Пацан равнодушно пожимает плечами. Стоит в своих подвернутых штанишках, башку в плечи втянул, скукожился весь, замёрз, или что с ним? И правда как девочка, блять. Что за молодежь пошла. В годы моей юности он бы точно не выжил.
А телефон в моём кармане всё звонит и звонит. Я понимаю, что сам как девочка себя сейчас веду. От Никитина тошнит, но игнорировать его звонки – не выход.
Извиниться, наверное, хочет. Ну пусть извинится. Лишь бы не сорваться потом, не поехать к нему и не поломать к чертям собачьим.
– Да, – принимаю я звонок, выдыхая носом густой дым.
– Кость, я что-то не понял, что за дичь ты мне там написал? – раздаётся из трубки нихера не виноватый голос Никитина.
– Не понял ты? – цежу я сквозь зубы. – Тая вчера мне всё рассказала.
– Что она рассказала?!
– Что вы трахались, блять!.. – рявкаю я в трубку, возвращая пацану вейп. Тот испуганно забирает его из моей руки и мгновенно ретируется.
– Костя, – вкрадчиво произносит Никитин, – я к твоей Тае пальцем не прикасался. Я жену люблю. Ты забыл?

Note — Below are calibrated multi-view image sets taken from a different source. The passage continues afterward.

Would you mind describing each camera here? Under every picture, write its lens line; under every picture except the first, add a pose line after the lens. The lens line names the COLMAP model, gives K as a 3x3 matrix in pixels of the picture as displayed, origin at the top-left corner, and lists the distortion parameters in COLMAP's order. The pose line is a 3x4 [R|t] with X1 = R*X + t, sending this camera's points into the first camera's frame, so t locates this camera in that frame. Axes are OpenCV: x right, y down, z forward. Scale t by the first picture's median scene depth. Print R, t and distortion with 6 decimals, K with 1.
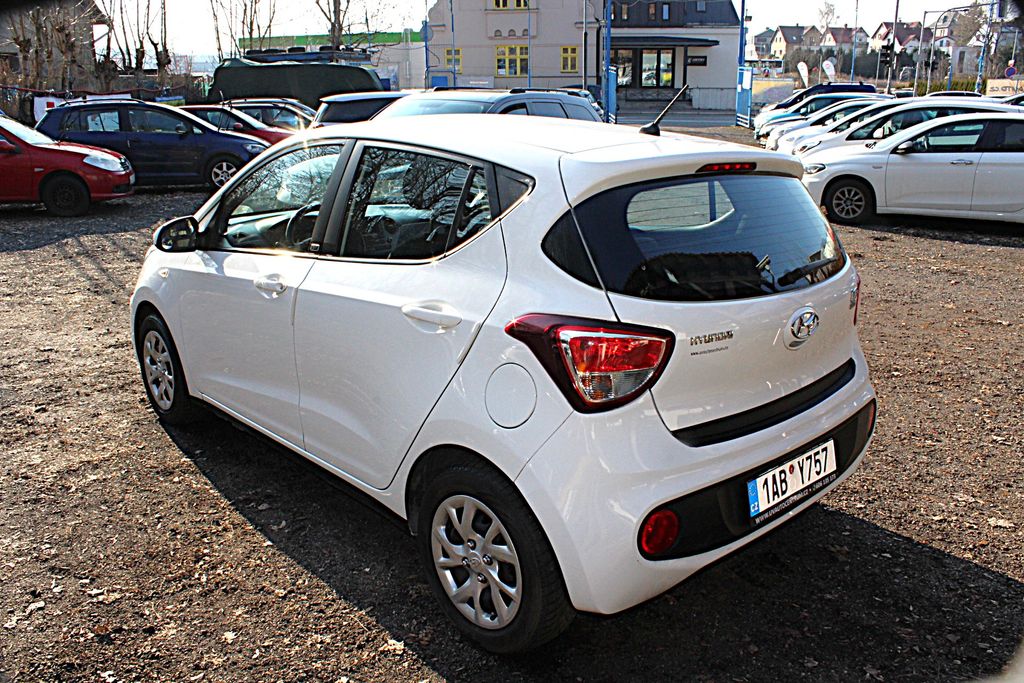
lens RADIAL K [[851.5, 0, 505.2], [0, 851.5, 343.8], [0, 0, 1]] dist [-0.162441, 0.138758]
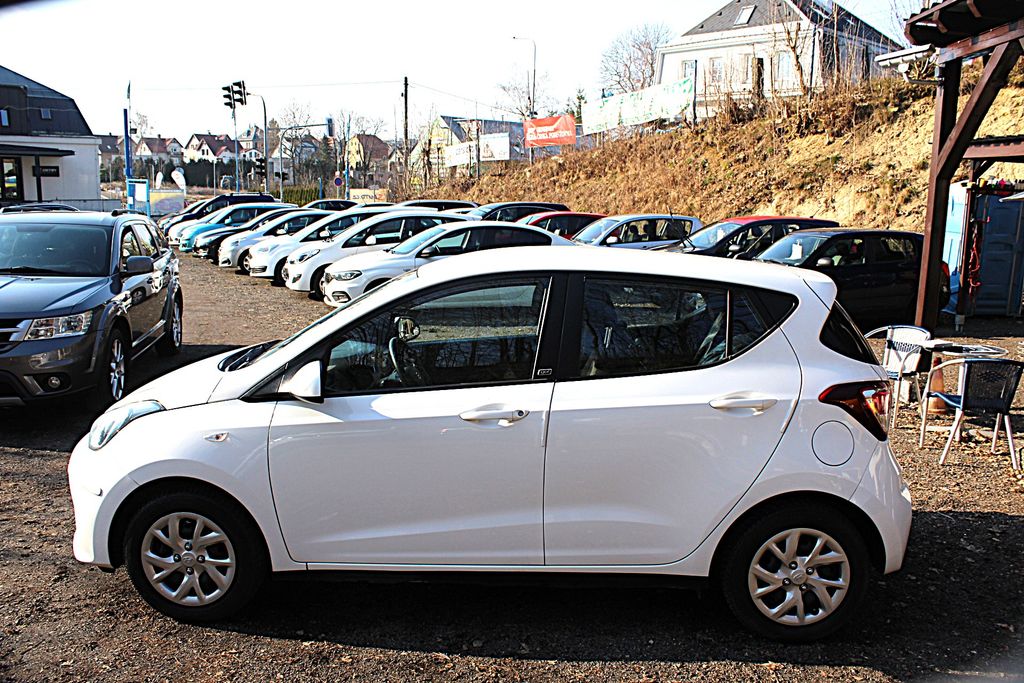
lens RADIAL K [[851.5, 0, 516.7], [0, 851.5, 344.9], [0, 0, 1]] dist [-0.162441, 0.138758]
pose [[0.713849, -0.104784, 0.692416, -0.121364], [0.189108, 0.980853, -0.046527, -0.012570], [-0.674284, 0.164155, 0.719996, 0.028647]]
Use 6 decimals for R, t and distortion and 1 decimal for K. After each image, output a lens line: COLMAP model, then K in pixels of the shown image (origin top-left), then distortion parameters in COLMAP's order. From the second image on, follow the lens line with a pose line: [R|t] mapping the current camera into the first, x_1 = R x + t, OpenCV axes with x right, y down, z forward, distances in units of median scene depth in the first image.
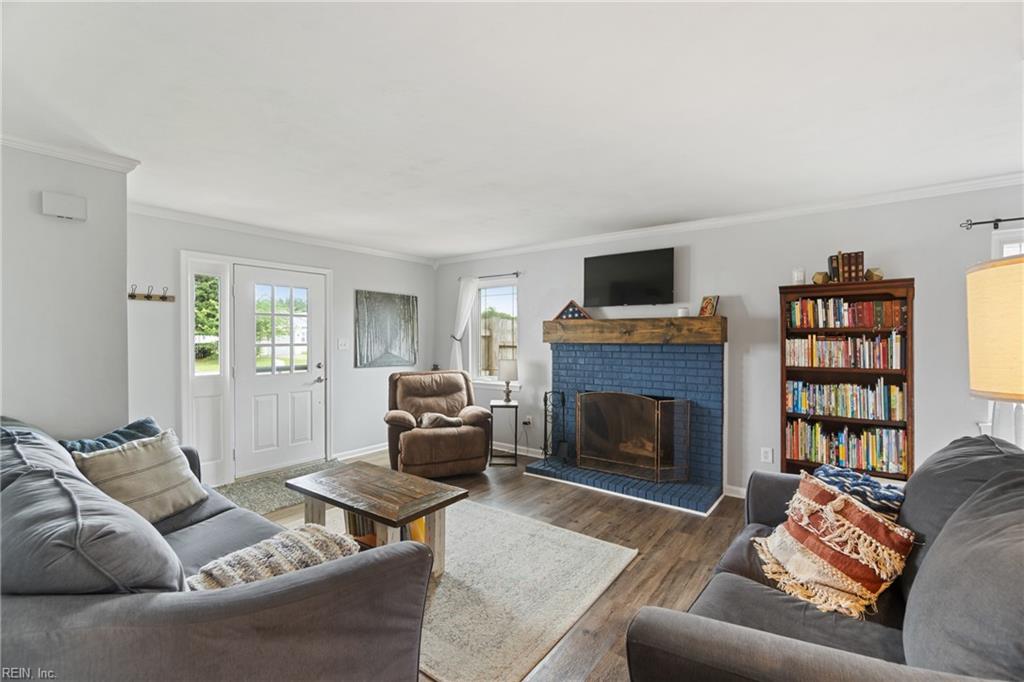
lens RADIAL K [[445.8, 0, 509.9], [0, 445.8, 341.2], [0, 0, 1]] dist [-0.002219, -0.000039]
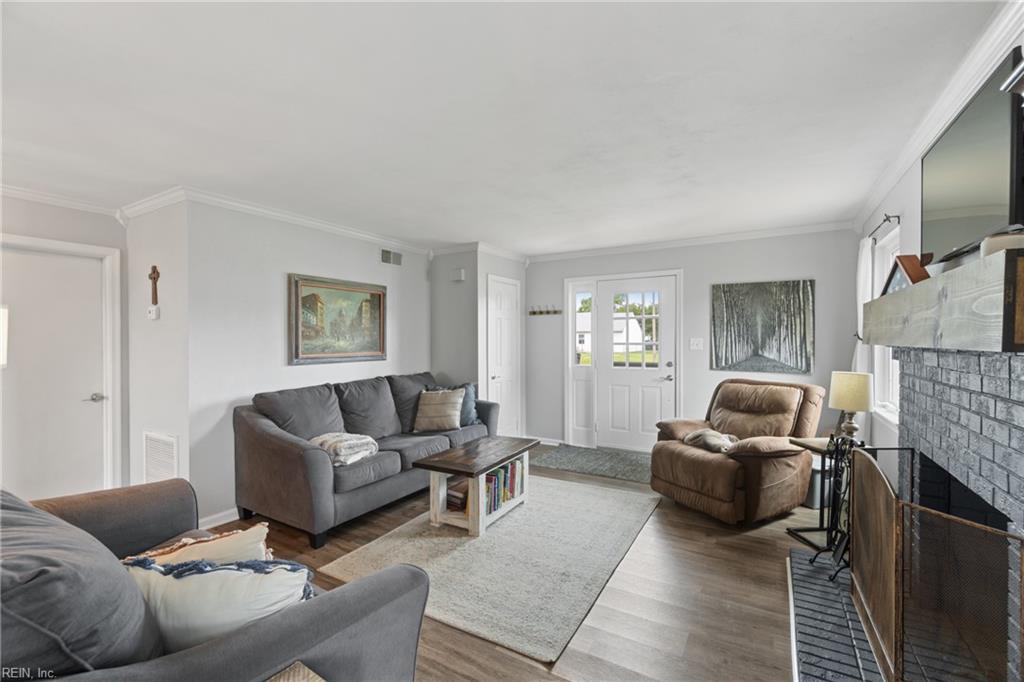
lens RADIAL K [[445.8, 0, 509.5], [0, 445.8, 340.4], [0, 0, 1]] dist [-0.002219, -0.000039]
pose [[0.104806, 0.004840, -0.994481, 0.561100], [-0.002061, 0.999987, 0.004650, -0.004693], [0.994491, 0.001562, 0.104815, 0.522255]]
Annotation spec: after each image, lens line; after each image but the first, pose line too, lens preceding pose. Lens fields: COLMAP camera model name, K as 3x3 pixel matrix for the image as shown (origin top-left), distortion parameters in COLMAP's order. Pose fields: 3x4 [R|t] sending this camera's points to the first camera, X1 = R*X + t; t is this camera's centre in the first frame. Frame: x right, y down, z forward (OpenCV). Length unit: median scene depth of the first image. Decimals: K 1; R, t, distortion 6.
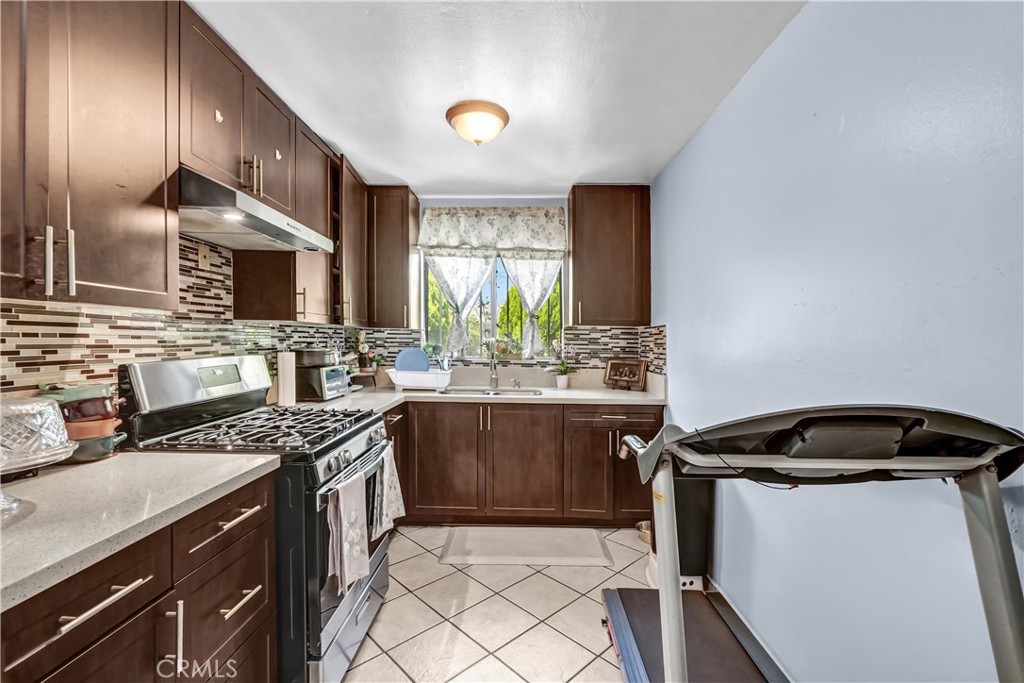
lens RADIAL K [[448.1, 0, 512.8], [0, 448.1, 350.2], [0, 0, 1]] dist [-0.001675, 0.000309]
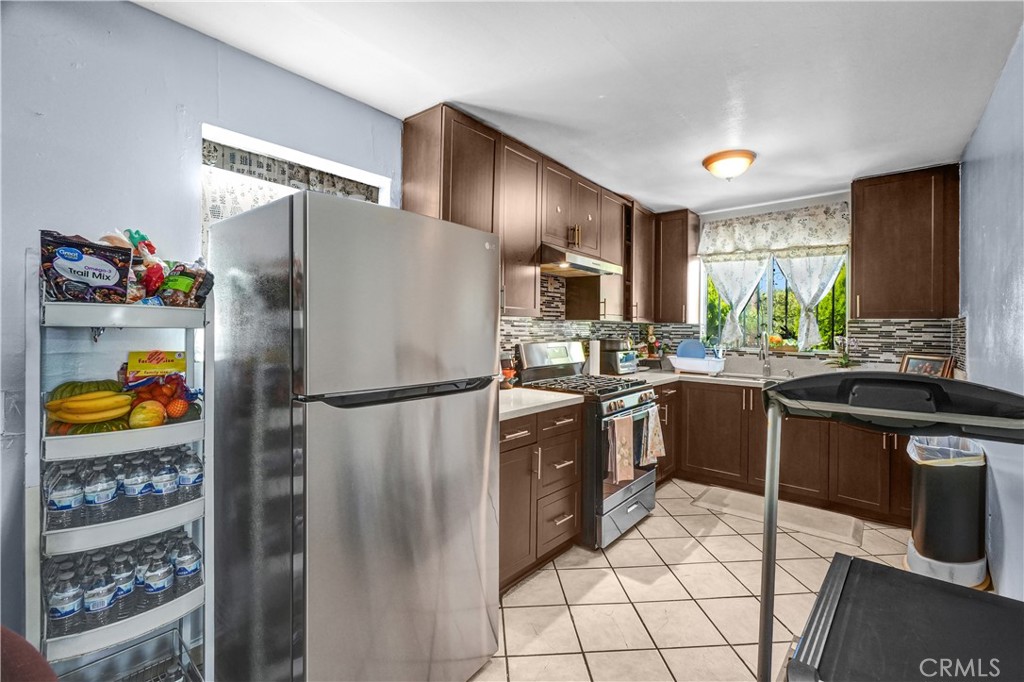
lens RADIAL K [[441.0, 0, 512.6], [0, 441.0, 328.4], [0, 0, 1]] dist [0.000088, 0.000169]
pose [[0.771896, -0.003604, -0.635738, 0.244529], [-0.017328, 0.999493, -0.026705, 0.008919], [0.635512, 0.031630, 0.771443, -0.353801]]
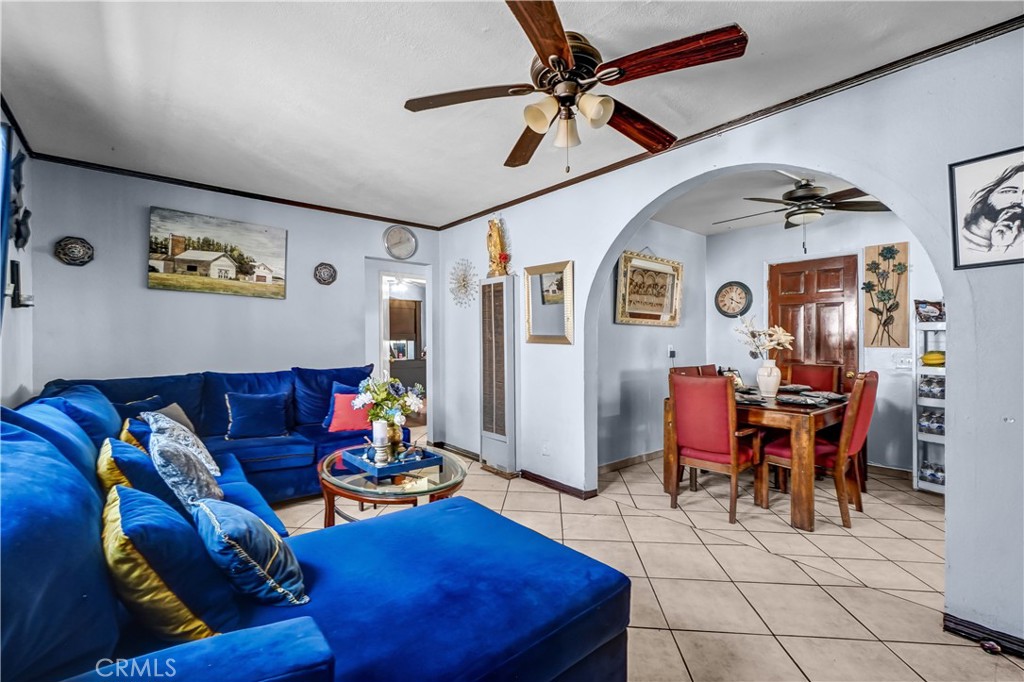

– Я понимаю, что стрёмно в таком признаваться, но будь мужиком, Никитин. За свои поступки надо отвечать.
– Да не трогал я её, клянусь! – повышает он голос. – Костян, ты чего? Да я бы никогда в жизни! Я тебя уважаю, за многое тебе благодарен! И, блять, я жену свою люблю!
Ого, Никитин матерится? Это что-то новенькое. Может, он правду говорит? И Тая вчера мямлила, что вроде как проверить меня хотела… Неужели действительно соврала? Но, блять, как до такого можно додуматься вообще?!
– Она вчера была в твоей клинике, так?
– Да? Да я понятия не имею! Я ее вчера точно там не видел! Ну хочешь, записи со всех камер тебе покажу?
– А покажи.
– Приезжай, посмотришь всё, что захочешь. У меня везде камеры, кроме уборных, если Тая у нас вчера была, можно хоть весь её маршрут отследить!
– Сейчас приеду. А не боишься, что если я не найду на записях подтверждения твоих слов, то просто убью тебя нахер?
– Убивай. Только имей в виду, что совесть моя перед тобой чиста.
* * *
Прыгаю обратно в тачку и мчу в клинику к Никитину. Мотор в груди работает на износ, почуяв надежду на воскрешение.